Dataset entries
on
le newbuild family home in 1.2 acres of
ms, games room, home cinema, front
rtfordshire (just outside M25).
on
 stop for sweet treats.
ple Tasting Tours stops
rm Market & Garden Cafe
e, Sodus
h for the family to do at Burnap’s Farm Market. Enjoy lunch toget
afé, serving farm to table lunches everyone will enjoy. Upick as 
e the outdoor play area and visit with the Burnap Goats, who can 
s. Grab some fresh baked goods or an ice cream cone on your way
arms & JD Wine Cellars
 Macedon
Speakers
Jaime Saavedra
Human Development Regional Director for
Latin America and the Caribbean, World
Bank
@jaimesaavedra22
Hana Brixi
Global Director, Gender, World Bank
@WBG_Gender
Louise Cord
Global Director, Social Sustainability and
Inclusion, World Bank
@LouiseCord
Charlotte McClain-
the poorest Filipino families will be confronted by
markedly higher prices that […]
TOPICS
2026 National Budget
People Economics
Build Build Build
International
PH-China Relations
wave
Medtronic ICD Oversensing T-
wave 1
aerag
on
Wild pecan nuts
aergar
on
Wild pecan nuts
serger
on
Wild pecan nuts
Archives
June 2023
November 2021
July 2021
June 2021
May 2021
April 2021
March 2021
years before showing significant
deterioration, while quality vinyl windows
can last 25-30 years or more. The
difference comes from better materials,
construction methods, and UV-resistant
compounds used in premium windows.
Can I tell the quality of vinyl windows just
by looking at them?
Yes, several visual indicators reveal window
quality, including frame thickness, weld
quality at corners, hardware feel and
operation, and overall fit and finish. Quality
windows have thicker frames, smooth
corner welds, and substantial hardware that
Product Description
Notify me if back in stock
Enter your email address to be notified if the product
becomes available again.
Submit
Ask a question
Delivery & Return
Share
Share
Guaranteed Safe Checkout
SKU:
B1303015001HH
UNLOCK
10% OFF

### What the exercise asks:
Nothing should be dropped. Retype each line above as it is.

### Task answer:
on
le newbuild family home in 1.2 acres of
ms, games room, home cinema, front
rtfordshire (just outside M25).
on
 stop for sweet treats.
ple Tasting Tours stops
rm Market & Garden Cafe
e, Sodus
h for the family to do at Burnap’s Farm Market. Enjoy lunch toget
afé, serving farm to table lunches everyone will enjoy. Upick as 
e the outdoor play area and visit with the Burnap Goats, who can 
s. Grab some fresh baked goods or an ice cream cone on your way
arms & JD Wine Cellars
 Macedon
Speakers
Jaime Saavedra
Human Development Regional Director for
Latin America and the Caribbean, World
Bank
@jaimesaavedra22
Hana Brixi
Global Director, Gender, World Bank
@WBG_Gender
Louise Cord
Global Director, Social Sustainability and
Inclusion, World Bank
@LouiseCord
Charlotte McClain-
the poorest Filipino families will be confronted by
markedly higher prices that […]
TOPICS
2026 National Budget
People Economics
Build Build Build
International
PH-China Relations
wave
Medtronic ICD Oversensing T-
wave 1
aerag
on
Wild pecan nuts
aergar
on
Wild pecan nuts
serger
on
Wild pecan nuts
Archives
June 2023
November 2021
July 2021
June 2021
May 2021
April 2021
March 2021
years before showing significant
deterioration, while quality vinyl windows
can last 25-30 years or more. The
difference comes from better materials,
construction methods, and UV-resistant
compounds used in premium windows.
Can I tell the quality of vinyl windows just
by looking at them?
Yes, several visual indicators reveal window
quality, including frame thickness, weld
quality at corners, hardware feel and
operation, and overall fit and finish. Quality
windows have thicker frames, smooth
corner welds, and substantial hardware that
Product Description
Notify me if back in stock
Enter your email address to be notified if the product
becomes available again.
Submit
Ask a question
Delivery & Return
Share
Share
Guaranteed Safe Checkout
SKU:
B1303015001HH
UNLOCK
10% OFF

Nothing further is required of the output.